Material provided ::
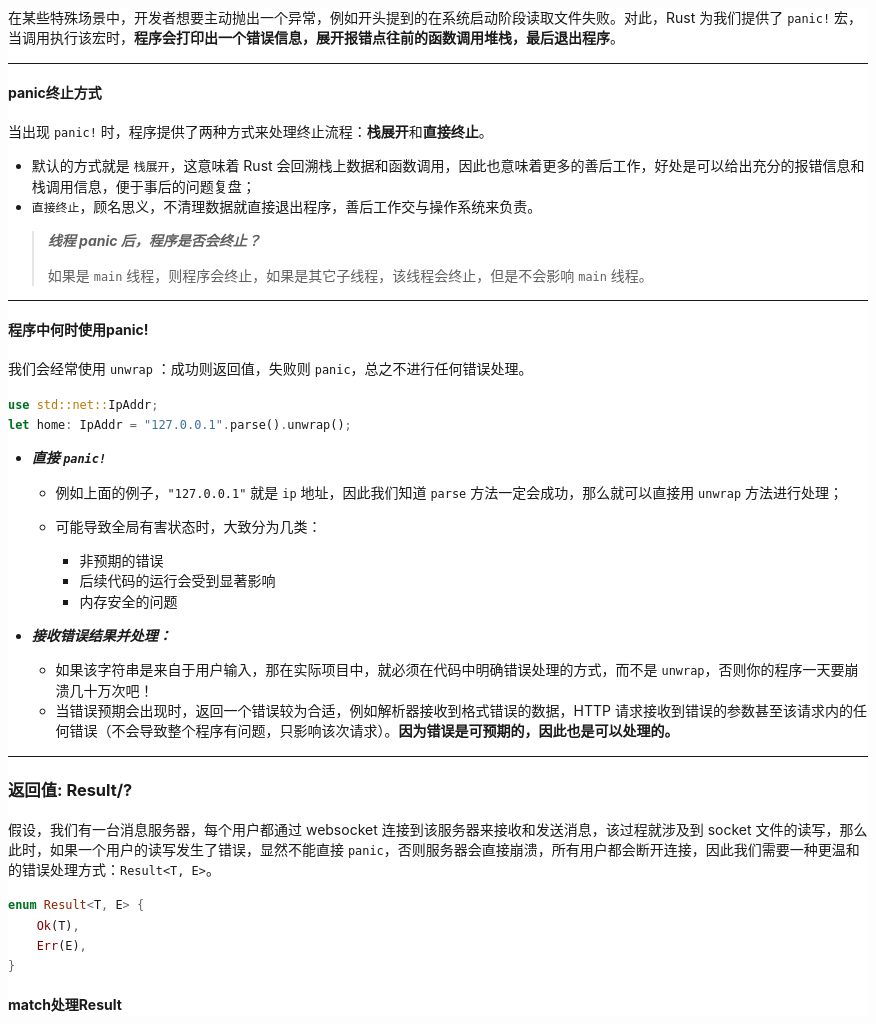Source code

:   在某些特殊场景中，开发者想要主动抛出一个异常，例如开头提到的在系统启动阶段读取文件失败。对此，Rust 为我们提供了 `panic!` 宏，当调用执行该宏时，**程序会打印出一个错误信息，展开报错点往前的函数调用堆栈，最后退出程序**。

---

#### panic终止方式

当出现 `panic!` 时，程序提供了两种方式来处理终止流程：**栈展开**和**直接终止**。

* 默认的方式就是 `栈展开`，这意味着 Rust 会回溯栈上数据和函数调用，因此也意味着更多的善后工作，好处是可以给出充分的报错信息和栈调用信息，便于事后的问题复盘；
* `直接终止`，顾名思义，不清理数据就直接退出程序，善后工作交与操作系统来负责。

> ***线程 panic 后，程序是否会终止？***
>
> 如果是 `main` 线程，则程序会终止，如果是其它子线程，该线程会终止，但是不会影响 `main` 线程。

---

#### 程序中何时使用panic!

我们会经常使用 `unwrap` ：成功则返回值，失败则 `panic`，总之不进行任何错误处理。

```rust
use std::net::IpAddr;
let home: IpAddr = "127.0.0.1".parse().unwrap();
```

* ***直接 `panic!`***

  * 例如上面的例子，`"127.0.0.1"` 就是 `ip` 地址，因此我们知道 `parse` 方法一定会成功，那么就可以直接用 `unwrap` 方法进行处理；

  * 可能导致全局有害状态时，大致分为几类：
    * 非预期的错误
    * 后续代码的运行会受到显著影响
    * 内存安全的问题

* ***接收错误结果并处理：***

  * 如果该字符串是来自于用户输入，那在实际项目中，就必须在代码中明确错误处理的方式，而不是 `unwrap`，否则你的程序一天要崩溃几十万次吧！
  * 当错误预期会出现时，返回一个错误较为合适，例如解析器接收到格式错误的数据，HTTP 请求接收到错误的参数甚至该请求内的任何错误（不会导致整个程序有问题，只影响该次请求）。**因为错误是可预期的，因此也是可以处理的。**

---

### 返回值: Result/?

假设，我们有一台消息服务器，每个用户都通过 websocket 连接到该服务器来接收和发送消息，该过程就涉及到 socket 文件的读写，那么此时，如果一个用户的读写发生了错误，显然不能直接 `panic`，否则服务器会直接崩溃，所有用户都会断开连接，因此我们需要一种更温和的错误处理方式：`Result<T, E>`。

```rust
enum Result<T, E> {
    Ok(T),
    Err(E),
}
```

#### match处理Result

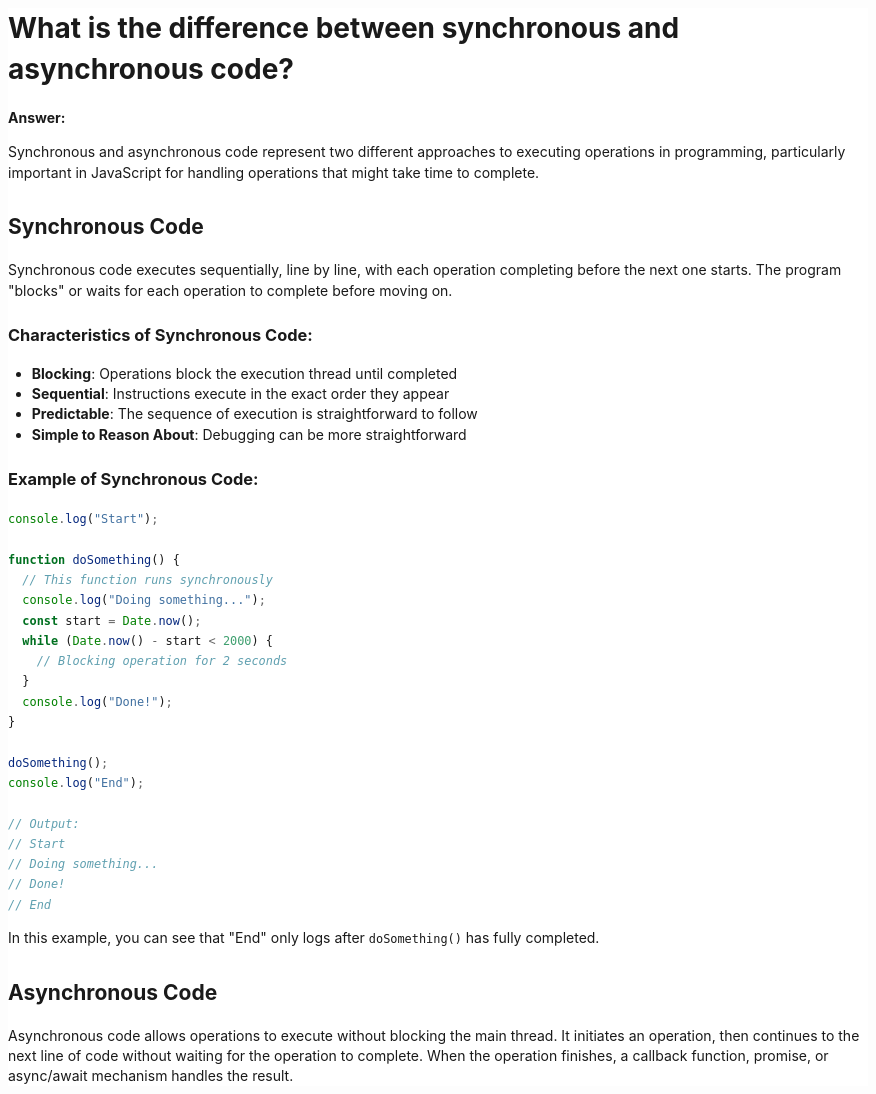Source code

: # What is the difference between synchronous and asynchronous code?

**Answer:**

Synchronous and asynchronous code represent two different approaches to executing operations in programming, particularly important in JavaScript for handling operations that might take time to complete.

## Synchronous Code

Synchronous code executes sequentially, line by line, with each operation completing before the next one starts. The program "blocks" or waits for each operation to complete before moving on.

### Characteristics of Synchronous Code:

- **Blocking**: Operations block the execution thread until completed
- **Sequential**: Instructions execute in the exact order they appear
- **Predictable**: The sequence of execution is straightforward to follow
- **Simple to Reason About**: Debugging can be more straightforward

### Example of Synchronous Code:

```javascript
console.log("Start");

function doSomething() {
  // This function runs synchronously
  console.log("Doing something...");
  const start = Date.now();
  while (Date.now() - start < 2000) {
    // Blocking operation for 2 seconds
  }
  console.log("Done!");
}

doSomething();
console.log("End");

// Output:
// Start
// Doing something...
// Done!
// End
```

In this example, you can see that "End" only logs after `doSomething()` has fully completed.

## Asynchronous Code

Asynchronous code allows operations to execute without blocking the main thread. It initiates an operation, then continues to the next line of code without waiting for the operation to complete. When the operation finishes, a callback function, promise, or async/await mechanism handles the result.
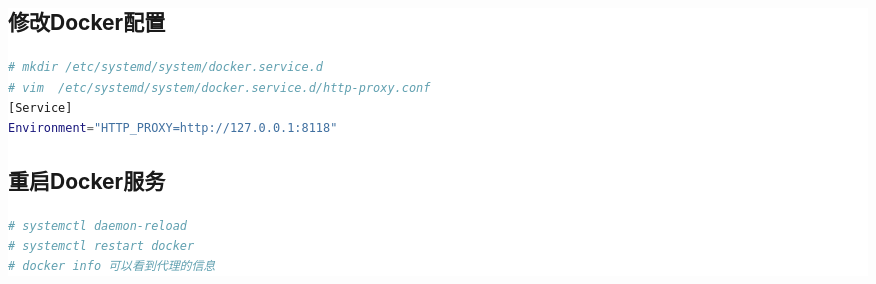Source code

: ## 修改Docker配置
```bash
# mkdir /etc/systemd/system/docker.service.d
# vim  /etc/systemd/system/docker.service.d/http-proxy.conf
[Service]
Environment="HTTP_PROXY=http://127.0.0.1:8118"
```
## 重启Docker服务
```bash
# systemctl daemon-reload
# systemctl restart docker
# docker info 可以看到代理的信息
```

Task to complete :: Work through the records above. Copy every line with the string "Doing".

Solution below ::
  console.log("Doing something...");
// Doing something...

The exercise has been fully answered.